DOCUMENT SEGMENT -
+---+

Former President of India, Late Dr Pranab Mukherjee spoke about the importance of education on many occasions. Dr Mukherjee once remarked,
“Education is the true alchemy that can bring India its next Golden Age; our motto is unambiguous- All for knowledge and knowledge for all”[1]
Following the scholastic spirit further, given the increased aspirations of India’s first citizen and the indisputable significance of the golden key to improving life, it is necessary to compare how the right to education is implemented in India with the right that is available internationally and determine whether the implementation of such a right is affordable to fit our budget.[2].
In this regard, the words of Alfred Marshall are befittingly reproduced herein under,
“The wisdom of expending public and private funds on education is not to be measured by its direct fruits alone. It will be profitable as a mere investment, to give the masses of the people much greater opportunities, than they can generally avail themselves of. For by this means many, who would have died unknown, are able to get the start needed for bringing out their latent abilities. The most valuable of all capital is invested in human beings.”[3]
ARTICLE 21A OF THE CONSTITUTION OF INDIA
It is informative for the researcher to assess the historical foundations and educational provisions and their evolution throughout time to gain a fair grasp of the relevance and significance of the Right to Education. As we now know, the road was not as straightforward as it might seem, with numerous legal and societal obstacles in its route. Therefore, it would be unfair to assess the current organisation in a vacuum, divorced from historical growth.
History of Right to Education
Throughout the Vedic era, education about scriptures and rituals was considered a “privilege” for members of the upper class, particularly the “priestly class” of “Brahmins & Kshatriyas,” due to their religious affiliation and the elitist educational system that excluded Shudras. They were also permitted to receive job-related education from their ancestors. The caste system, which was based on occupational activities and permitted movement during the early Vedic period, was modified to accommodate the interests of the higher castes, namely the Brahmans and Kshatriyas, in the later Vedic period.
Muslim monarchs, like their Hindu counterparts, did not recognise the state’s obligation to provide education. They viewed it as “a branch of religion and therefore entrusted the responsibilities to the Ulemas,” just like Hindu kings did. since of this, many people were unable to obtain education since it was “interlocked” with religion.

+---+

WORK TASK 1 - According to the education essay, to whom did Muslim monarchs entrust the responsibilities of education?
WORK TASK 2 - Please quote the education essay word for word, everything from "History of Right" down to "later Vedic period.".

Stored records -
+---+

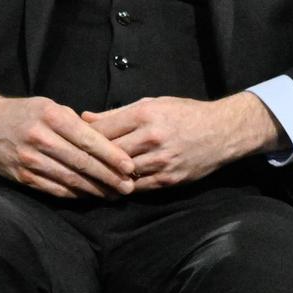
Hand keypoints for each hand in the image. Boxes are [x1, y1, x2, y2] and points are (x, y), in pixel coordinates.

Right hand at [0, 83, 135, 199]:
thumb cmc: (26, 113)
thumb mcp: (52, 107)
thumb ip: (78, 124)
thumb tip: (110, 143)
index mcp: (52, 117)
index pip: (88, 139)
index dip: (111, 155)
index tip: (129, 166)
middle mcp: (40, 138)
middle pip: (81, 162)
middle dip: (108, 176)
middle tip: (128, 185)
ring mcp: (29, 159)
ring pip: (69, 179)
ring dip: (95, 189)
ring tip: (114, 194)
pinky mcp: (22, 176)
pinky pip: (54, 189)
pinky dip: (75, 194)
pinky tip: (90, 196)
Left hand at [84, 93, 280, 191]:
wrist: (223, 132)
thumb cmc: (186, 114)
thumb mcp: (153, 104)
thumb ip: (117, 113)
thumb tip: (85, 118)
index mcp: (145, 114)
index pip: (102, 129)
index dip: (81, 136)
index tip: (69, 141)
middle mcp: (152, 138)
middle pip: (107, 153)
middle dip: (87, 158)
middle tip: (69, 163)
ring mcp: (161, 161)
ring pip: (119, 173)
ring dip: (102, 177)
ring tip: (84, 178)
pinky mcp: (168, 179)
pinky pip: (136, 187)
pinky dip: (121, 188)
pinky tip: (109, 187)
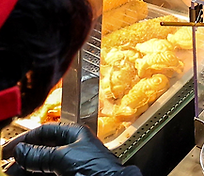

+---+

WRITTEN ANSWER 1 - The Ulemas.

WRITTEN ANSWER 2 -
History of Right to Education
Throughout the Vedic era, education about scriptures and rituals was considered a “privilege” for members of the upper class, particularly the “priestly class” of “Brahmins & Kshatriyas,” due to their religious affiliation and the elitist educational system that excluded Shudras. They were also permitted to receive job-related education from their ancestors. The caste system, which was based on occupational activities and permitted movement during the early Vedic period, was modified to accommodate the interests of the higher castes, namely the Brahmans and Kshatriyas, in the later Vedic period.